Instruction A: In the forum post about the amplifier mid cut, what does the writer say mid cuts are also called on some amps?
Instruction B: Carry on writing the forum post about the amplifier mid cut from the point where it stops.

Na, the pu's alone won't do the trick. I play mainly EMG-equipped axes and the Herbie just sounds better to me, but it's all personal preference. :)
 
I had Doug of Diezel UK explain the mid cut to me and it was something like this;

I asked, mid cut? why not just turn the mids down? what's the difference?

and he replied something like imagen a sound wave, when you turn your mids down sound wave goes like this *\____/* if you get the idea, when you turn it back up it'll be either the opposite or like this _______ depending on how much you do it, but what the mid cut does is instead of just cutting out the mids, imagen this soundwave *\____/* where the asterixes are, that's the middle point of the soundwave, that the \___/ is still there but the line in the middle of it is parrallel to the asterixes, so you have the raised section on the edges but it dips it down in the middle of the soundwave.

anybody understand that? nope, didn't think so... :LOL:

But in context of sound it's alot harder to here, they're also called 'scoops' on some amps if I'm not mistaken, try to here one in person, it sounds alot more metal cutting the mids rather then just turning them down and you'll get a better tone in my opinion that will still cut through.

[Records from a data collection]
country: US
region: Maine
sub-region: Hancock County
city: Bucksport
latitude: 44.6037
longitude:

==

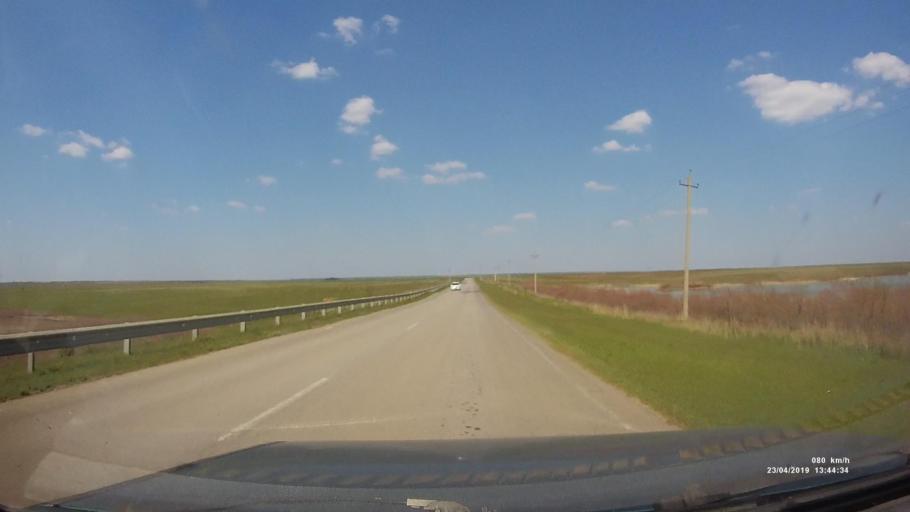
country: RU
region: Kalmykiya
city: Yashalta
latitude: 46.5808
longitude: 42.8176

Written reply A: They are also called "scoops" on some amps.

Written reply B:
 
nice explaination...but isn't it easier to say that the mid cut has just a more
"localized" effect that the mid EQ section...? like it just kills the nasty sissy
frequency within the medium spectrum so that it sounds metal! :D or have i all
wrong?!! :LOL:
 
So you're basically saying the mid cut feature has a narrower bandwidth than the Mid knob...

So if you mid cut, then turn the mis up to compensate a bit you get a low mid, and high mid boost with a slight mid cut?
 
The mid-cut cuts the low mid freqs at 400kz, not all mids. It's just a bandwith that gives it more of a scooped sound.